(628b) High CO2 Separation Performance of Hydroxide-Ceramic Dual-Phase Membrane

High CO₂ separation performance of hydroxide-ceramic
dual-phase membrane

Azadeh Amiri¹, Li Sze Lai¹, Maira
R. Cerón², Matthew Merrill³, Patrick G. Campbell²,
Sangil Kim^1†

¹Department
of Chemical Engineering, University of
Illinois at Chicago, Chicago, IL 60607, USA

²Lawrence
Livermore National Laboratory, Livermore, CA 94550, USA

³Luna Innovations Inc., Charlottesville,
VA 22903, USA

^†-sikim@uic.edu

Dual-phase membrane based on molten electrolyte
has been proposed as a solution to
efficient CO₂ capture from flue gas because of their high CO₂
selectivity/permeance at high temperature (> 600 ^oC).
There is, however, no existing CO₂ separation membrane technology
which can operate in the 300 to 600 °C temperature range of incipient flue gas
(in between the combustion turbine and the primary heat exchanger).
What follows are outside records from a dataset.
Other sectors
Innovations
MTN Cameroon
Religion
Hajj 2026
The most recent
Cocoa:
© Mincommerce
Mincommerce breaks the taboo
It has been recently reported that CO₂
absorption by alkali hydroxides (e.g.,
KOH) is reversible in the presence of H₂O due to a phase change near
250 ^oC. This reaction can be used as a basis for developing highly CO₂
selective dual-phase membranes.

To validate this concept, we have developed
a novel dual phase membrane consisting of molten hydroxide phase and a ceramic solid oxide phase. We investigated the gas separation performance of molten
hydroxide separation phase loaded in the Y₂O₃-ZrO₂
(YSZ) membrane supports. Single and binary gas permeation results showed that
hydroxides loaded YSZ membranes have high CO₂/N₂
selectivity (>1000) and CO₂ permeance is an order of magnitude
higher than the best values of other carbonate-based dual-phase membranes. Besides, the membrane is stable for more than
80 hours and the results are repeatable by
switching testing condition between dry and wet sweep condition. The
hydroxide-based dual-phase membrane can operate temperature ranges of 500^oC to650 ^oC which is close to the temperature range of the flue gas.